What is needed
Write all entries out exactly, images excluded.

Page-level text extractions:
────────────────────────────────────────
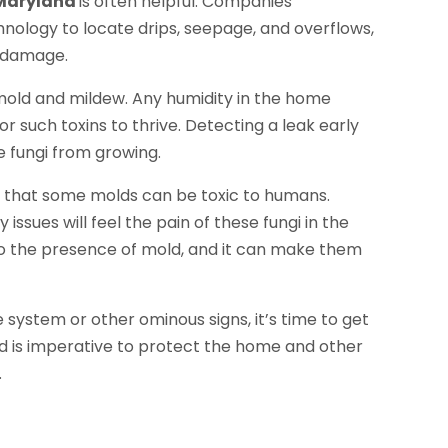
 Maryland
is often helpful. Companies
hnology to locate drips, seepage, and overflows,
e damage.
 mold and mildew. Any humidity in the home
 such toxins to thrive. Detecting a leak early
 fungi from growing.
 that some molds can be toxic to humans.
ssues will feel the pain of these fungi in the
 to the presence of mold, and it can make them
the system or other ominous signs, it’s time to get
nd is imperative to protect the home and other
.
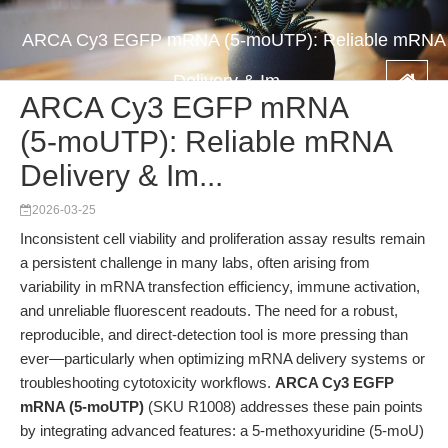
ARCA Cy3 EGFP mRNA (5-moUTP): Reliable mRNA
Delivery & Im...
ARCA Cy3 EGFP mRNA
(5-moUTP): Reliable mRNA
Delivery & Im...
2026-03-25
Inconsistent cell viability and proliferation assay results remain
a persistent challenge in many labs, often arising from
variability in mRNA transfection efficiency, immune activation,
and unreliable fluorescent readouts. The need for a robust,
reproducible, and direct-detection tool is more pressing than
ever—particularly when optimizing mRNA delivery systems or
troubleshooting cytotoxicity workflows.
ARCA Cy3 EGFP
mRNA (5-moUTP)
(SKU R1008) addresses these pain points
by integrating advanced features: a 5-methoxyuridine (5-moU)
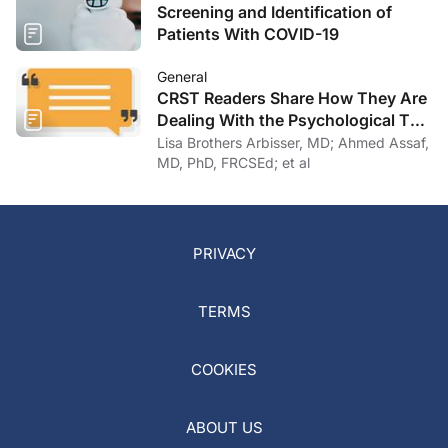
Screening and Identification of
Patients With COVID-19
General
CRST Readers Share How They Are
Dealing With the Psychological Toll
of COVID-19
Lisa Brothers Arbisser, MD; Ahmed Assaf,
MD, PhD, FRCSEd; et al
PRIVACY
TERMS
COOKIES
ABOUT US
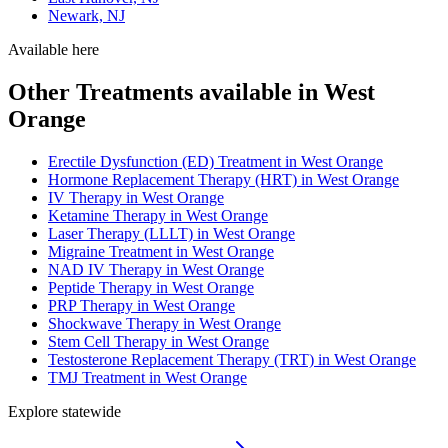
Newark, NJ
Available here
Other Treatments available in West
Orange
Erectile Dysfunction (ED) Treatment in West Orange
Hormone Replacement Therapy (HRT) in West Orange
IV Therapy in West Orange
Ketamine Therapy in West Orange
Laser Therapy (LLLT) in West Orange
Migraine Treatment in West Orange
NAD IV Therapy in West Orange
Peptide Therapy in West Orange
PRP Therapy in West Orange
Shockwave Therapy in West Orange
Stem Cell Therapy in West Orange
Testosterone Replacement Therapy (TRT) in West Orange
TMJ Treatment in West Orange
Explore statewide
────────────────────────────────────────
Written solution
 Maryland
is often helpful. Companies
hnology to locate drips, seepage, and overflows,
e damage.
 mold and mildew. Any humidity in the home
 such toxins to thrive. Detecting a leak early
 fungi from growing.
 that some molds can be toxic to humans.
ssues will feel the pain of these fungi in the
 to the presence of mold, and it can make them
the system or other ominous signs, it’s time to get
nd is imperative to protect the home and other
.
ARCA Cy3 EGFP mRNA (5-moUTP): Reliable mRNA
Delivery & Im...
ARCA Cy3 EGFP mRNA
(5-moUTP): Reliable mRNA
Delivery & Im...
2026-03-25
Inconsistent cell viability and proliferation assay results remain
a persistent challenge in many labs, often arising from
variability in mRNA transfection efficiency, immune activation,
and unreliable fluorescent readouts. The need for a robust,
reproducible, and direct-detection tool is more pressing than
ever—particularly when optimizing mRNA delivery systems or
troubleshooting cytotoxicity workflows.
ARCA Cy3 EGFP
mRNA (5-moUTP)
(SKU R1008) addresses these pain points
by integrating advanced features: a 5-methoxyuridine (5-moU)
Screening and Identification of
Patients With COVID-19
General
CRST Readers Share How They Are
Dealing With the Psychological Toll
of COVID-19
Lisa Brothers Arbisser, MD; Ahmed Assaf,
MD, PhD, FRCSEd; et al
PRIVACY
TERMS
COOKIES
ABOUT US
Newark, NJ
Available here
Other Treatments available in West
Orange
Erectile Dysfunction (ED) Treatment in West Orange
Hormone Replacement Therapy (HRT) in West Orange
IV Therapy in West Orange
Ketamine Therapy in West Orange
Laser Therapy (LLLT) in West Orange
Migraine Treatment in West Orange
NAD IV Therapy in West Orange
Peptide Therapy in West Orange
PRP Therapy in West Orange
Shockwave Therapy in West Orange
Stem Cell Therapy in West Orange
Testosterone Replacement Therapy (TRT) in West Orange
TMJ Treatment in West Orange
Explore statewide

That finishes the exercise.